Render as a Markdown table with the columns Row and Listing line each line of the listing from the line that contains "Какъв е моят IP адрес?" through the line that contains "Достъп до инструмента от всяко", both included, and omit any blank lines. Include no other lines.
┌──
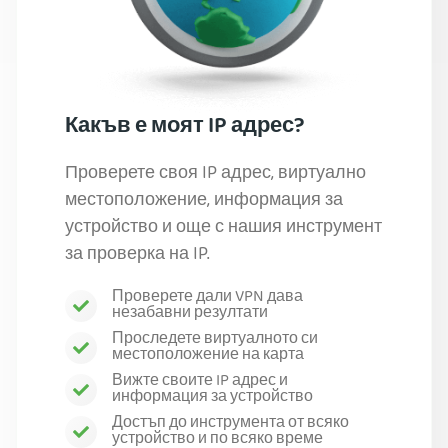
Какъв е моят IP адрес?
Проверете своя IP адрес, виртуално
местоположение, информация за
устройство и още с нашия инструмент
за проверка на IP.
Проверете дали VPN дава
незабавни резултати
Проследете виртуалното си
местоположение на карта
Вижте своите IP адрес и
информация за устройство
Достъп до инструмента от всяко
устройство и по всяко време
└──
┌──
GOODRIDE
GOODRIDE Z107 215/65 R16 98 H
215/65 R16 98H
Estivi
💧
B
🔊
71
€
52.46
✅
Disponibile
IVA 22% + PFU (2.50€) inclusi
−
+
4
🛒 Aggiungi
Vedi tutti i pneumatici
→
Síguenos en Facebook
└──
┌──
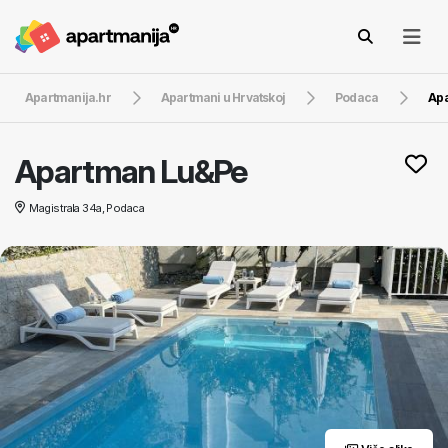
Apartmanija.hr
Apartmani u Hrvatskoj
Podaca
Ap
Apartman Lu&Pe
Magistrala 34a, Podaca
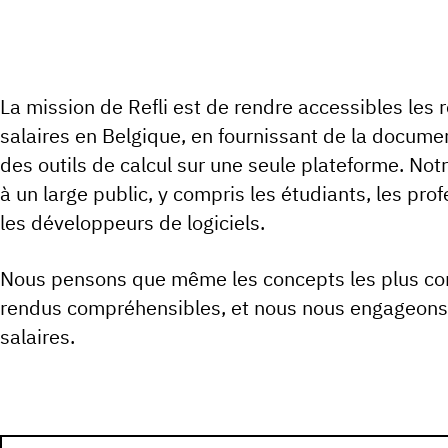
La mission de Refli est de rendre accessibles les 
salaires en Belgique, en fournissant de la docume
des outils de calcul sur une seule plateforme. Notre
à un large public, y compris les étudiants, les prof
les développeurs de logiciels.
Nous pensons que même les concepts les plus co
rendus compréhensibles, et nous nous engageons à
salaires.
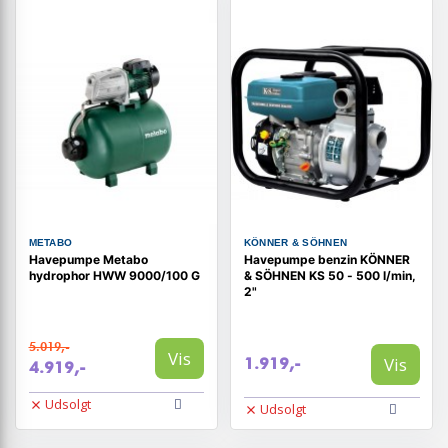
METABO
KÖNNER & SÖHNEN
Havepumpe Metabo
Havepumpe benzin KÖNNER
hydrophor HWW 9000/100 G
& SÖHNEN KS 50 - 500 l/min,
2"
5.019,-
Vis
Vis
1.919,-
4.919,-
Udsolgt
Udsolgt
└──
= Output =
| Row | Listing line |
|---|---|
| 1 | Какъв е моят IP адрес? |
| 2 | Проверете своя IP адрес, виртуално |
| 3 | местоположение, информация за |
| 4 | устройство и още с нашия инструмент |
| 5 | за проверка на IP. |
| 6 | Проверете дали VPN дава |
| 7 | незабавни резултати |
| 8 | Проследете виртуалното си |
| 9 | местоположение на карта |
| 10 | Вижте своите IP адрес и |
| 11 | информация за устройство |
| 12 | Достъп до инструмента от всяко |